§ **TEXTE À EXAMINER**:

== == ==

Maison Lefranc
Poussons la porte, de ce beau magasin traditionnel, qui propose des produits de qualité, fabriqués par des artisans français, dans le domaine culinaire.
Entretien avec Alexandre Valenza-Troubat, l’un des 3 fondateurs de la Maison Lefranc.
Quel est le positionnement de la Maison Lefranc ?
Notre parti pris est de faire du matériel français (c’est vrai à 95%), plutôt traditionnel, pas trop de gadgets en silicone comme on peut trouver chez certains détaillants.
Nous voulons donner une image cohérente et claire de ce que nous faisons, traditionnelle et pro à la fois.
Comme nous travaillons avec les restaurateurs, nous avons beaucoup d’ustensiles professionnels qui ne se trouvent pas facilement sauf dans les commerces très spécialisés. Ustensiles, qui en même temps intéressent maintenant beaucoup de particuliers. Nous constatons qu’ils sont très exigeants dans leurs attentes, plus encore que nous nous y attendions.
Certains font des CAP pour le plaisir, c’est assez étonnant et ils ont parfois des demandes plus pointues que des professionnels.

== == ==

§ **DONNÉES ENREGISTRÉES**:
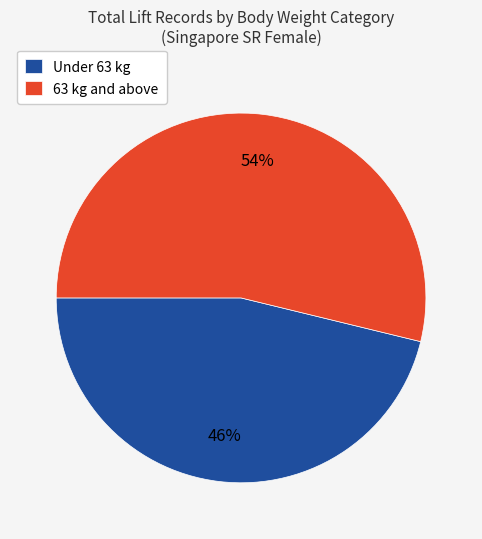

Is the sum of 63 kg and above and Under 63 kg greater than half?

Yes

== == ==

§ **CONSIGNE**: Pour chacune des affirmations suivantes, indiquez par oui ou par non si elle concorde avec le texte sur la Maison Lefranc, en citant mot pour mot le passage qui permet de trancher. (a) La Maison Lefranc propose uniquement du matériel fabriqué en France. (b) La Maison Lefranc a été fondée par trois personnes. (c) Les particuliers se montrent moins exigeants que ce que la Maison Lefranc prévoyait.

§ **RÉPONSE ATTENDUE**:
(a) Non : « Notre parti pris est de faire du matériel français (c’est vrai à 95%) »
(b) Oui : « l’un des 3 fondateurs de la Maison Lefranc »
(c) Non : « ils sont très exigeants dans leurs attentes, plus encore que nous nous y attendions »